Two blocks from my house in Rudow was a public park called Rudower Hohe. In the center of this park was a hill. The land had once been flat there, but during the war, large sections of Rudow had been bombed, destroying whole city blocks. When the city was rebuilt, those blasted sections were bulldozed into a huge pile over which sod was laid. Trees were planted and flowers and paths put in, and the park of Rudower Hohe was created very literally upon the ruins of the city. I often went walking there, in that park, with my German friends from the Oberschule and other American exchange students. Sometimes when we were out of school for hitzefrei, we would take boxes of Schultheiss beer, drink and cut up and play music and joke around. (Hitzefrei is like a snow-day for heat--in hot weather, they'd let school out because they had no air conditioning and it was "too hot to concentrate on learning." Being from the American South, we thought this was hilarious, since hitzefrei happened whenever it got over about 90 degrees.)
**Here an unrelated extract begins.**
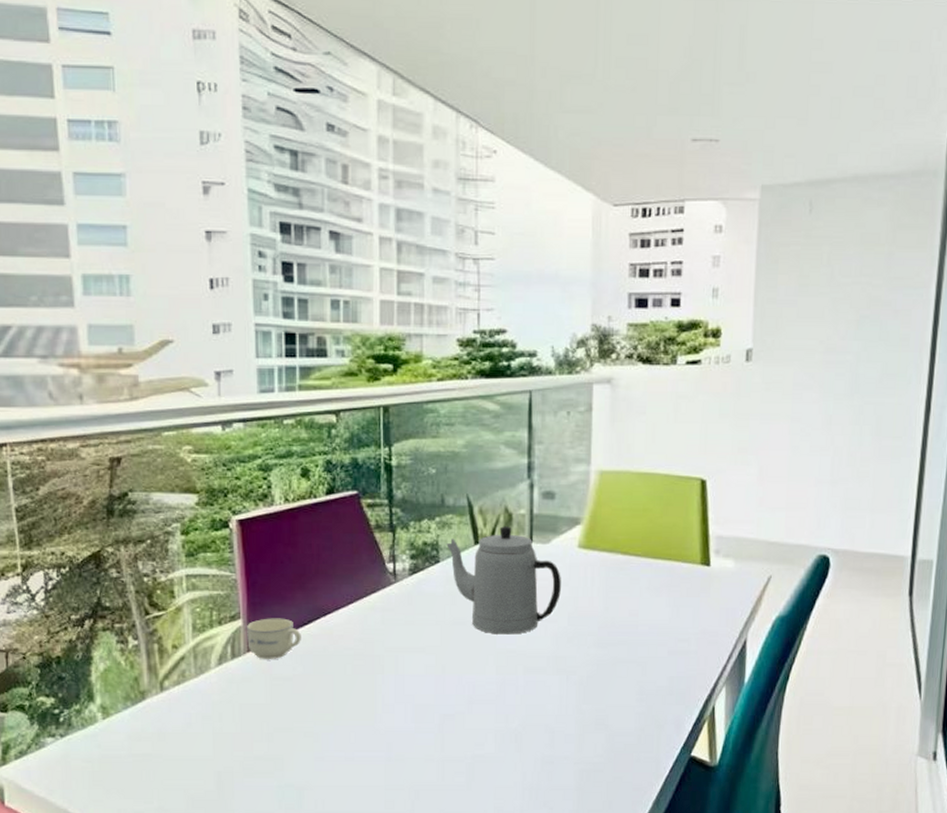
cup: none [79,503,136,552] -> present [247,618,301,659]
At the base of the hill at the entrance to the park, you could see the Berlin Wall, die Mauer. Several of my classmates risked arrest to spraypaint graffiti on it. One of the Americans, Mike, wrote in green spraypaint, "Hi Mom! Having a great time in sunny West Berlin. Wish you were here!" and had his photo taken in front of it, which he sent home to his family. (This was well before cell phones with cameras and Facebook and Flickr, of course.)
On top of Rudower Hohe's hill, you could see over the Mauer, into niemandsland--no man's land--and beyond that to East Germany. Ostdeutschland, the Deutsche Demokratische Republik, which was of course anything but democratic. You could see the successive fences of razor wire, and the dog runs with dobermans pacing their length. You could see the guard tower, and sometimes, you could see the guards carrying their machine guns. We would wave at them vigorously when we saw them looking out at us. They never waved back.
Tanja's father, Dieter, told me that people often tried to escape East Germany into Rudow because there was a turn in the Mauer there, a place where they thought they had a better chance of making it across the niemandsland, the razorwire, the dog trench, a quirk of the architecture that seemed like perhaps the guards might be less likely to notice, if only long enough to get across. Dieter said he'd never heard about any of them making it across there though; all they heard when it happened was the barking of the attacking dobermans, the screams, and the gunfire.
So while i will always value my time spent as an exchange student in West Berlin during the late 1980s, no, i don't feel "nostalgic" for any misplaced "seeming simplicity." I can't forget the casualties of the Cold War, people shot down in cold blood mere blocks from where I and my friends lived, simply because they wished to leave the nation in which they were held prisoner.